Assistant Coach of the Year: Keith Gilmore
It’s tough not to give the nod to one of the offensive coaches like Mike Sanford, Autry Denson, or Harry Heistand, but the job Gilmore did in his first season at Notre Dame was nothing short of outstanding. When you consider that the defensive line was the biggest question mark coming into the season from a talent standpoint–and this was before losing Jarron Jones to injury– and that Gilmore is responsible for four different positions, gives him the nod here. Sheldon Day, Isaac Rochelle, and Romeo Okwara all enjoyed the best season of their careers, Jerry Tillery and Daniel Cage filled in admirably for Jones throughout the season, and this unit helped tally the most tackles for loss of the Brian Kelly era, which includes the stellar 2012 defense. What was supposed to be the weakest unit of the 2015 defense turned out to be the strongest and full credit goes to Gilmore for that.
Most Outstanding Performance: DeShone Kizer vs. Temple
Kizer accounted for all three of Notre Dame’s touchdowns on Halloween in Philadelphia as well as tallying 442 total yards in the biggest game in the history of Temple football. Kizer was not without error on this game–he did throw two interceptions in the red zone–but he scored on a four yard touchdown run on Notre Dame’s first possession, then immediately answered Temple taking the lead in the second quarter with a 78 yard touchdown scamper to quiet the sellout crowd. In a game where the #18 ranked Temple defense was intent on taking away running back CJ Prosise and receiver Will Fuller, Kizer had to shoulder the load to keep the Notre Dame playoff hopes alive. He came through on the game clinching drive, going 3-3 for 75 yards and the 17 yard winning throw to Fuller. It was a big time performance in a prime time game that enhanced his reputation as a late game, clutch quarterback.
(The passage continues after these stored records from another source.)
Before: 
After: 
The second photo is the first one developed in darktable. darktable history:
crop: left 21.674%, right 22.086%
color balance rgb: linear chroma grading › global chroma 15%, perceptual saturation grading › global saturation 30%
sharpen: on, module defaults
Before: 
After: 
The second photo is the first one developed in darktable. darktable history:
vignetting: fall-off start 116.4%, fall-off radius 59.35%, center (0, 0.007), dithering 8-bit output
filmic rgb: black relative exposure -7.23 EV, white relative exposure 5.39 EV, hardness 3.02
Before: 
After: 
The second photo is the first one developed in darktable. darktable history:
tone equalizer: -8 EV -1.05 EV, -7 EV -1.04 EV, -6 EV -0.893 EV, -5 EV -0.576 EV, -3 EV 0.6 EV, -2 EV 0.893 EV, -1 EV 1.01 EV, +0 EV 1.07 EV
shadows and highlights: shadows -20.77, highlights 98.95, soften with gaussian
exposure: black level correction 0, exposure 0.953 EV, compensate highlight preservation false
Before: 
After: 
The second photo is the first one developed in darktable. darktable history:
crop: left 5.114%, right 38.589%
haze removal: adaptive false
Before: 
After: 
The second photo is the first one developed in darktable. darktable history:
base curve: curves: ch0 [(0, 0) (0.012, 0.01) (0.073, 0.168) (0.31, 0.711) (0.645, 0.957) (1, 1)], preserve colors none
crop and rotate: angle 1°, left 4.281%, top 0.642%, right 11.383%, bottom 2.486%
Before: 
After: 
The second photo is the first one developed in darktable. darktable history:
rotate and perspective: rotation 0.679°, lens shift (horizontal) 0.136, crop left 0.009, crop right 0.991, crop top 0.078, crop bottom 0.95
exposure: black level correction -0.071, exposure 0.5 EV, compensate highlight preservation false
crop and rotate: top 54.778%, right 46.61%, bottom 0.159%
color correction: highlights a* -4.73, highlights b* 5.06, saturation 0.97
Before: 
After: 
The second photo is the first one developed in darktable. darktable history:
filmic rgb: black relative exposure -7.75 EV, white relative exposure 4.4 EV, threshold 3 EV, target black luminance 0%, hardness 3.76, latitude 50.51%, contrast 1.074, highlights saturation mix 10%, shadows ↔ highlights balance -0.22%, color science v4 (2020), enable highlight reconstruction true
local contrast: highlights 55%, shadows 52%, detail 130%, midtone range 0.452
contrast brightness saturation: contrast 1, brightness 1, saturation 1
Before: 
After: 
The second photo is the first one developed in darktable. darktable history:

Most Outstanding Play: DeShone Kizer to Will Fuller (Virginia)
In a season where big plays were the norm, this was a tough category to select. There were two 90+ yard runs by two different players, multiple 70+ yard passes to Will Fuller, and kickoff and punt return touchdowns. But, none of those plays were bigger and more well executed by all those involved than the Kizer pass to Will Fuller to defeat Virginia in the second game of the season. It wasn’t just the throw, it wasn’t just the catch, it was also the blocking by the line, and the blitz pickup by Prosise. It was Kizer filling in for Malik Zaire, who had just broken his ankle in brutal fashion, with a promising season on the brink of disaster. If this play isn’t made and Notre Dame goes on to lose, who knows where Notre Dame is sitting right now, but it almost certainly isn’t playing in the Fiesta Bowl as the #8 team in the nation. It was Brian Kelly’s motto “Culture beats Scheme” played out on the biggest stage. The backup quarterback, with a blitz pickup from the backup running back, finds the star receiver to win with 20 seconds left. In a season where backup players continually made play after play, this one was the best.